* _Task statement_:
Each line in the entries below that holds the string "background" is to be listed.

[Data items]
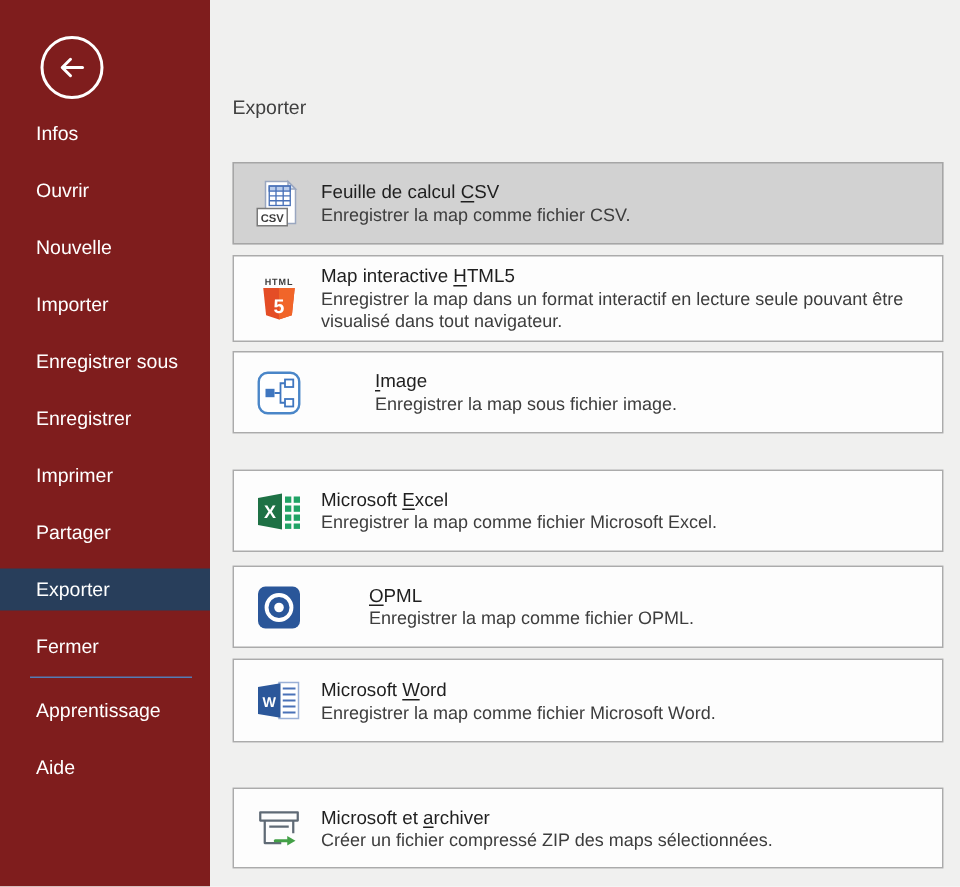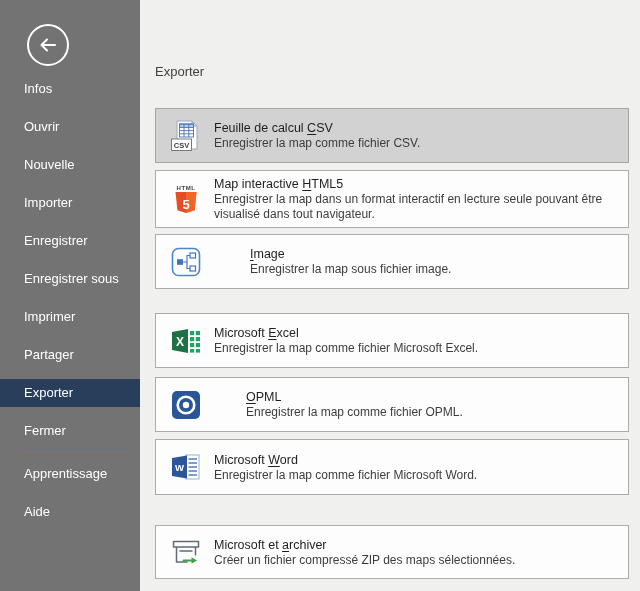--- a/index.html
+++ b/index.html
@@ -7,21 +7,21 @@
   body { font-family:"Liberation Sans", sans-serif; }
 
   .app {
     position:relative; width:640px; height:591px;
     background:#f0f0ef; overflow:hidden;
   }
 
   
   .sidebar {
     position:absolute; left:0; top:0; width:140px; height:591px;
-    background:#737373;
+    background:#7f1d1d;
   }
   .back-btn {
     position:absolute; left:27px; top:24px; width:42px; height:42px;
     border:2px solid #ffffff; border-radius:50%;
     display:flex; align-items:center; justify-content:center;
     cursor:pointer;
   }
   .back-btn svg { display:block; }
   .nav { position:absolute; left:0; top:0; width:140px; }
   .nav-item {
@@ -78,22 +78,22 @@
           <polyline points="11,6.5 5.5,12 11,17.5"></polyline>
         </g>
       </svg>
     </div>
 
     <div class="nav">
       <div class="nav-item">Infos</div>
       <div class="nav-item">Ouvrir</div>
       <div class="nav-item">Nouvelle</div>
       <div class="nav-item">Importer</div>
+      <div class="nav-item">Enregistrer sous</div>
       <div class="nav-item">Enregistrer</div>
-      <div class="nav-item">Enregistrer sous</div>
       <div class="nav-item">Imprimer</div>
       <div class="nav-item">Partager</div>
       <div class="nav-item selected">Exporter</div>
       <div class="nav-item">Fermer</div>
       <div class="nav-divider"></div>
       <div class="nav-item after-divider">Apprentissage</div>
       <div class="nav-item">Aide</div>
     </div>
   </div>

* _Written solution_:
     background:#f0f0ef; overflow:hidden;
-    background:#737373;
+    background:#7f1d1d;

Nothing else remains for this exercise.